All of these activities help build character and Hiebert, number 17 on the K-State team, said playing for Snyder has helped him become more responsible and a better person.
Hiebert, a 2010 Goessel High School graduate, shared his perspective on being a K-State football player and answered children’s questions as part of a special event honoring the elementary student’s achievement of collecting 558 items of food for a local food pantry, in just one week last December.
“It’s important to help others,” he said. “It’s also important to be a good student. If I don’t get all my homework done and do well in my classes, then I can’t play football.”
Hiebert keeps a grueling schedule during football season, lifting weights in the dark of morning before embarking on a full day of classes every weekday.
“I am in class until 2 or 3 each afternoon, and then I go straight to football practice until 7 p.m.,” he said. “After that I have to make sure I get my homework done, even if I am tired and don’t feel like it.”
Hiebert did say he had mentors who helped him as needed academically. He also had many friends who helped make all the hard work worthwhile.

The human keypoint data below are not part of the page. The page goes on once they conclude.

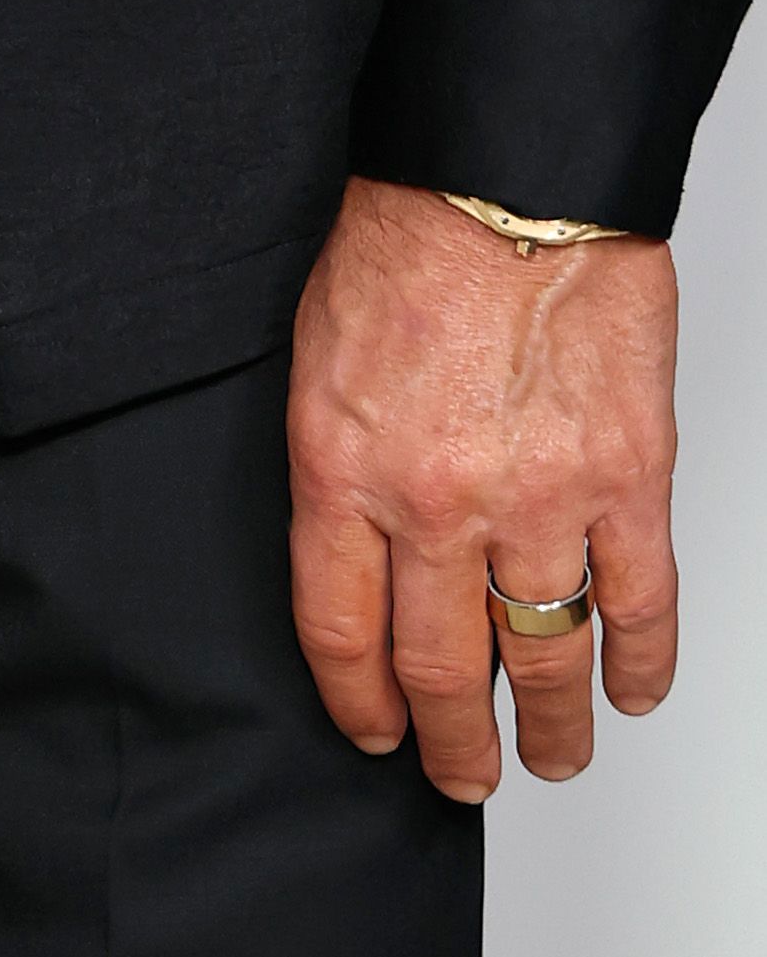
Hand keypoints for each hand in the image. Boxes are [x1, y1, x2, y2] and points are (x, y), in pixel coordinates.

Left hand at [287, 177, 679, 798]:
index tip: (375, 733)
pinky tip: (632, 692)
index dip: (359, 702)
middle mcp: (438, 503)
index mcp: (345, 469)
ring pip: (545, 657)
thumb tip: (350, 553)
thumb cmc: (407, 242)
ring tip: (552, 759)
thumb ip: (336, 467)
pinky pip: (639, 606)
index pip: (341, 631)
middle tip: (461, 778)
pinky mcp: (627, 481)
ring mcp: (541, 499)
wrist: (508, 177)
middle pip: (442, 668)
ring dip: (551, 726)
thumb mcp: (316, 360)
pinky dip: (640, 665)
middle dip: (452, 743)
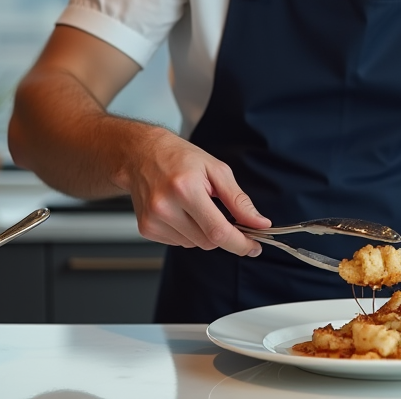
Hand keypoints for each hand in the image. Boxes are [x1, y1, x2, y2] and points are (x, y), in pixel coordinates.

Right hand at [118, 129, 270, 255]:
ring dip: (204, 232)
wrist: (141, 154)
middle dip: (223, 232)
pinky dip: (188, 232)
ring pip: (195, 245)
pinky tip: (182, 212)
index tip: (254, 247)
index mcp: (185, 189)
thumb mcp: (216, 170)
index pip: (218, 231)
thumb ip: (239, 200)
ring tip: (195, 205)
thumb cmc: (180, 158)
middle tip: (223, 213)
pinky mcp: (147, 229)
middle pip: (208, 241)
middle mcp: (165, 207)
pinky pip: (180, 243)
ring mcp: (153, 220)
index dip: (240, 243)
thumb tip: (259, 223)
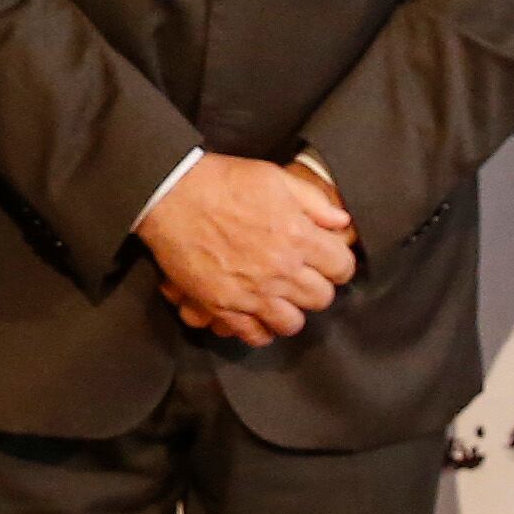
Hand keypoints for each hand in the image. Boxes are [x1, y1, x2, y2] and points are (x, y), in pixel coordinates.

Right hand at [137, 154, 353, 343]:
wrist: (171, 195)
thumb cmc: (222, 181)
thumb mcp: (275, 178)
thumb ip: (314, 202)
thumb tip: (342, 223)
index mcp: (298, 236)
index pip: (342, 267)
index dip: (338, 264)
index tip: (328, 261)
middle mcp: (280, 269)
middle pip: (321, 298)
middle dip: (317, 287)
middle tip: (303, 277)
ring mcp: (251, 292)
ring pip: (292, 323)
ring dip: (290, 311)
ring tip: (280, 298)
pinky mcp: (223, 305)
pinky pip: (254, 335)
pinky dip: (260, 329)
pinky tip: (257, 314)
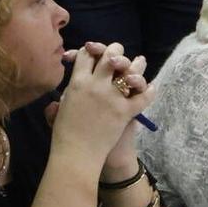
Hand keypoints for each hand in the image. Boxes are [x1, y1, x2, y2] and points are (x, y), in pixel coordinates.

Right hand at [48, 41, 149, 171]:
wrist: (77, 155)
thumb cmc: (64, 136)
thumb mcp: (58, 112)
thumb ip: (61, 101)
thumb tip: (56, 100)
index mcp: (77, 83)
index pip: (86, 55)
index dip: (91, 51)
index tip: (95, 54)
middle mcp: (95, 85)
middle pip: (109, 55)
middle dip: (114, 51)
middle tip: (117, 56)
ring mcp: (112, 97)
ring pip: (129, 70)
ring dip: (135, 64)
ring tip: (140, 61)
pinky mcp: (125, 112)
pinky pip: (142, 96)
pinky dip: (149, 91)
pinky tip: (151, 87)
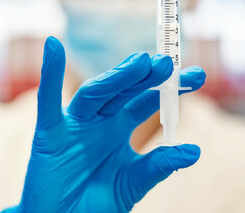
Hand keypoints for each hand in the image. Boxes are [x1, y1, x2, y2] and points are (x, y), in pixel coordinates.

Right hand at [2, 37, 205, 212]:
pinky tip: (53, 47)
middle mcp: (98, 120)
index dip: (169, 88)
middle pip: (123, 90)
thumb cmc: (95, 204)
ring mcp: (73, 123)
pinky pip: (48, 100)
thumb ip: (158, 165)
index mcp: (118, 129)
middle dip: (146, 76)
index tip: (196, 76)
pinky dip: (48, 73)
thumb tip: (195, 150)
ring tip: (141, 63)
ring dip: (116, 76)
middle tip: (168, 63)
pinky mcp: (48, 132)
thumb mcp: (132, 182)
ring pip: (96, 92)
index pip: (146, 101)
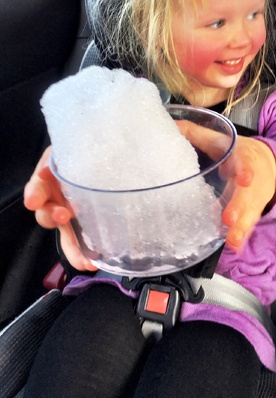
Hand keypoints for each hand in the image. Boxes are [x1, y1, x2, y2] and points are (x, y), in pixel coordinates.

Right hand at [24, 146, 96, 271]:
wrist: (107, 152)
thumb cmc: (89, 148)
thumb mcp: (76, 147)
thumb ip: (64, 158)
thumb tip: (53, 168)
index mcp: (52, 175)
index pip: (38, 184)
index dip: (36, 192)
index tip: (34, 200)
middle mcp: (56, 196)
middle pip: (45, 211)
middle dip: (50, 216)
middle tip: (63, 216)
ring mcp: (70, 211)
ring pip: (63, 232)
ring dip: (71, 245)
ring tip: (84, 257)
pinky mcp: (83, 223)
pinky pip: (79, 241)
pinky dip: (82, 254)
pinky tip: (91, 263)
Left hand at [176, 121, 275, 251]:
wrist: (270, 165)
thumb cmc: (237, 153)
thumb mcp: (221, 140)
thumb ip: (196, 134)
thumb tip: (170, 126)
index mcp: (243, 158)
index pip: (245, 163)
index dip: (245, 170)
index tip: (244, 178)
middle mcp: (251, 181)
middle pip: (247, 195)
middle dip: (240, 207)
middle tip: (229, 218)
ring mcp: (253, 200)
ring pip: (249, 215)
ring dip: (241, 228)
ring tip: (232, 240)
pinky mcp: (251, 213)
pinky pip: (247, 226)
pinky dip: (241, 236)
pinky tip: (234, 245)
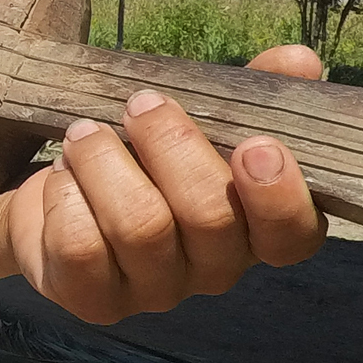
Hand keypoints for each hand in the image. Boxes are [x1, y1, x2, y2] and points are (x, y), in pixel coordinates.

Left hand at [2, 44, 327, 324]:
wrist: (63, 195)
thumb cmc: (147, 155)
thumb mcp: (201, 115)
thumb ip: (251, 90)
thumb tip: (299, 61)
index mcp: (256, 227)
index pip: (293, 235)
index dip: (280, 196)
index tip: (256, 144)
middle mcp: (215, 269)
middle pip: (209, 216)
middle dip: (170, 145)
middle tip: (140, 104)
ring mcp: (157, 292)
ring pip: (140, 227)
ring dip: (106, 162)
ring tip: (84, 133)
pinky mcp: (97, 302)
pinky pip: (81, 248)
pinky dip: (67, 196)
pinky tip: (64, 176)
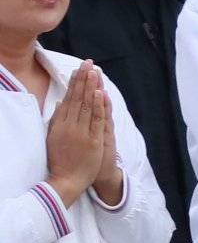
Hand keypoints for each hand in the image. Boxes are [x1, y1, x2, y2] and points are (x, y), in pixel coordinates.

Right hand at [44, 68, 106, 207]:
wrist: (67, 180)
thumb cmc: (60, 159)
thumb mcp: (53, 137)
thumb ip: (57, 120)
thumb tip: (60, 102)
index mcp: (60, 124)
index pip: (69, 99)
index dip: (74, 83)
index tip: (79, 69)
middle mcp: (69, 126)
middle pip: (77, 98)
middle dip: (83, 80)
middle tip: (87, 63)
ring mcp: (81, 133)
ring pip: (86, 106)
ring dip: (90, 88)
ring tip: (93, 72)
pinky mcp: (93, 140)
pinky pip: (95, 120)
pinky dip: (97, 106)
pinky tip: (99, 93)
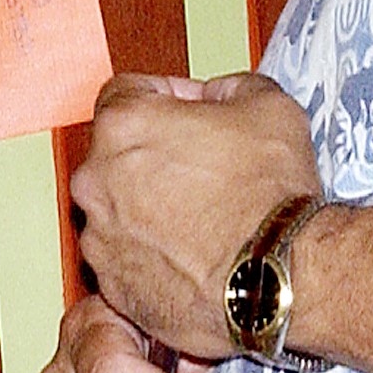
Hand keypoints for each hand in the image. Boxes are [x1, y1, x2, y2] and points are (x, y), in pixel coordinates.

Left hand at [68, 70, 322, 358]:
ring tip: (204, 216)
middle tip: (206, 166)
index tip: (193, 112)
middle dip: (157, 154)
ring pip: (119, 207)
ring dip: (151, 205)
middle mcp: (97, 180)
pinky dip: (153, 253)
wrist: (275, 279)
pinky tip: (195, 252)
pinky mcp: (113, 284)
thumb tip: (220, 97)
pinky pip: (128, 257)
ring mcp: (100, 236)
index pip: (128, 92)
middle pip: (118, 152)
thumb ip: (231, 88)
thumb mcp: (270, 106)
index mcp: (123, 125)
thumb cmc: (268, 198)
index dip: (168, 97)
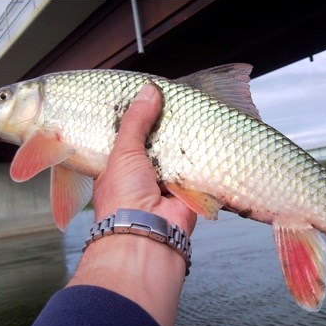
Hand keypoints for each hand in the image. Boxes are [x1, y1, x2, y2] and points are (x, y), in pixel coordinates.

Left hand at [68, 84, 195, 325]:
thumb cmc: (123, 196)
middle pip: (156, 142)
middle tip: (174, 99)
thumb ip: (136, 121)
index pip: (130, 135)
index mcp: (119, 165)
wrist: (148, 236)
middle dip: (164, 126)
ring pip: (177, 153)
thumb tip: (149, 90)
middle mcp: (142, 173)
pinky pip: (195, 167)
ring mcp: (165, 181)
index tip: (149, 96)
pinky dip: (199, 155)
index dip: (139, 117)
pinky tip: (206, 133)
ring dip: (182, 140)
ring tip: (192, 111)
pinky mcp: (187, 188)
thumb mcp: (123, 151)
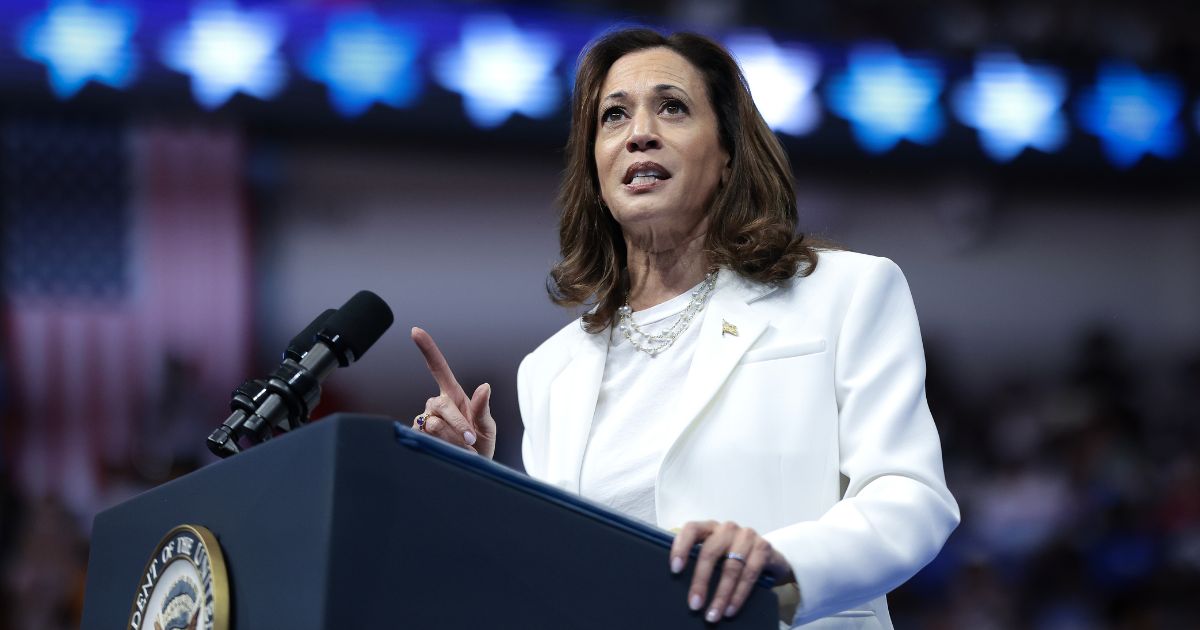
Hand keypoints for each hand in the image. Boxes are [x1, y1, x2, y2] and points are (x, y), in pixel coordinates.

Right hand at [410, 326, 496, 458]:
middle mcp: (436, 405)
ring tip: (463, 449)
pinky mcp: (418, 436)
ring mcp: (425, 420)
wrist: (470, 470)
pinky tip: (449, 452)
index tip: (415, 331)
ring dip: (453, 439)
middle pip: (441, 405)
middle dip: (459, 424)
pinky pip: (427, 438)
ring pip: (433, 424)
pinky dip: (444, 447)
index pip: (438, 368)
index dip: (427, 349)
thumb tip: (485, 386)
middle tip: (472, 440)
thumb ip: (483, 409)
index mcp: (454, 396)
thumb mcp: (488, 427)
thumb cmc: (480, 446)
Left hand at [670, 520, 793, 622]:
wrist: (770, 560)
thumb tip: (681, 588)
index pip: (691, 529)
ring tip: (713, 614)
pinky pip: (749, 574)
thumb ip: (700, 562)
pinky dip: (739, 595)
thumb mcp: (716, 556)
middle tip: (694, 604)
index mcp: (710, 528)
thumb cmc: (735, 559)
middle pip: (710, 552)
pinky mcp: (763, 547)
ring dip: (721, 595)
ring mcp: (746, 536)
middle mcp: (727, 528)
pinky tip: (731, 609)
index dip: (681, 547)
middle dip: (701, 581)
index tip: (675, 569)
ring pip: (730, 567)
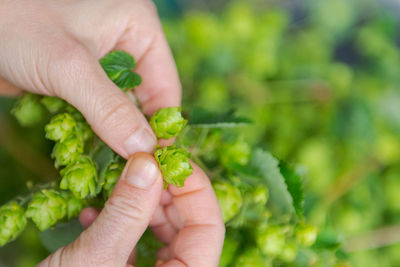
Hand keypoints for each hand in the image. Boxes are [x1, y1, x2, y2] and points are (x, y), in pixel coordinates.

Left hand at [0, 0, 180, 156]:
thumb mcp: (69, 66)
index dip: (161, 126)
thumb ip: (109, 109)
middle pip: (142, 100)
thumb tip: (144, 149)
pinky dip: (89, 130)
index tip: (154, 160)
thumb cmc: (16, 21)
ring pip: (117, 109)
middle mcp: (124, 44)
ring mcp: (99, 62)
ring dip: (109, 135)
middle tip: (130, 169)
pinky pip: (94, 110)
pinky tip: (85, 151)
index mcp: (137, 27)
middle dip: (133, 133)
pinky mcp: (76, 77)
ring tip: (107, 166)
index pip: (165, 86)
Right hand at [38, 153, 224, 266]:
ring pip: (161, 234)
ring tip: (118, 187)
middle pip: (186, 227)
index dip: (195, 188)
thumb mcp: (95, 259)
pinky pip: (134, 246)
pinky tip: (91, 214)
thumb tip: (148, 163)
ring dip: (140, 206)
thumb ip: (126, 212)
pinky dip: (118, 226)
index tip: (173, 158)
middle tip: (142, 165)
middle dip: (164, 192)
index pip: (210, 227)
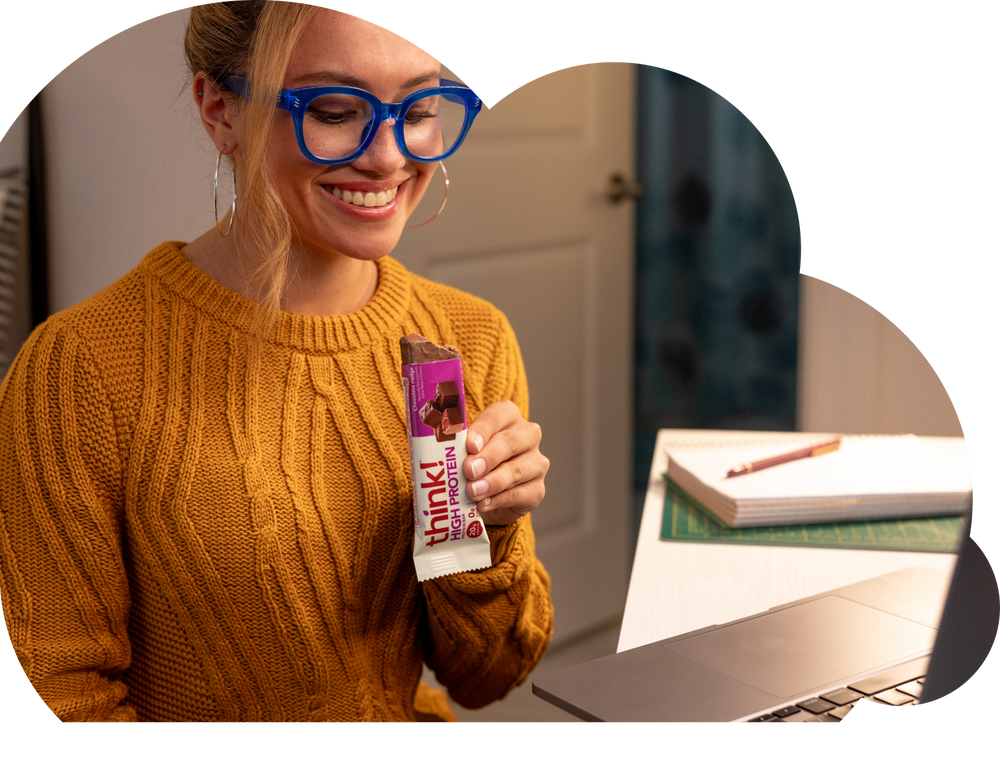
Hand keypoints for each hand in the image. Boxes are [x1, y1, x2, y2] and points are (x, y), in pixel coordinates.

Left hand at [464, 401, 549, 525]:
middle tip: (469, 470)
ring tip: (472, 491)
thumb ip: (454, 446)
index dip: (483, 430)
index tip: (470, 445)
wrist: (486, 497)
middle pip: (510, 442)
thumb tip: (435, 449)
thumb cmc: (471, 465)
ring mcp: (536, 463)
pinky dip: (498, 500)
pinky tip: (483, 504)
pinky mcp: (537, 490)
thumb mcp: (461, 450)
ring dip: (492, 482)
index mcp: (507, 417)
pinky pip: (520, 494)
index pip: (498, 416)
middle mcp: (527, 436)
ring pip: (516, 470)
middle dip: (488, 457)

“When I first decided I wanted to play football for K-State, I just wanted to be part of something bigger than I had ever been before,” Hiebert said. “Probably the best part of going to the Fiesta Bowl in Arizona Dec. 28 to Jan. 4 was just being there with all my friends.”
Even though his team lost a big game on Jan. 3 to Oregon, Hiebert said his favorite moment was when his punt block unit stopped a fake punt.
“We were on it,” he said.
Hiebert said next year’s K-State football team would look a lot different than that of 2012.
“We’ll be losing 27 to 30 seniors, many of them 1st team players,” he said.
With two more years of eligibility left, Hiebert hopes to move into a more prominent position.
“It’s a big commitment, but it’s a lot of fun,” he said.
While visiting with Goessel students, Hiebert showed them a K-State helmet, gloves, cleats, and gave them each an autographed picture of himself in uniform. He encouraged them to keep up with their homework and to be good to others.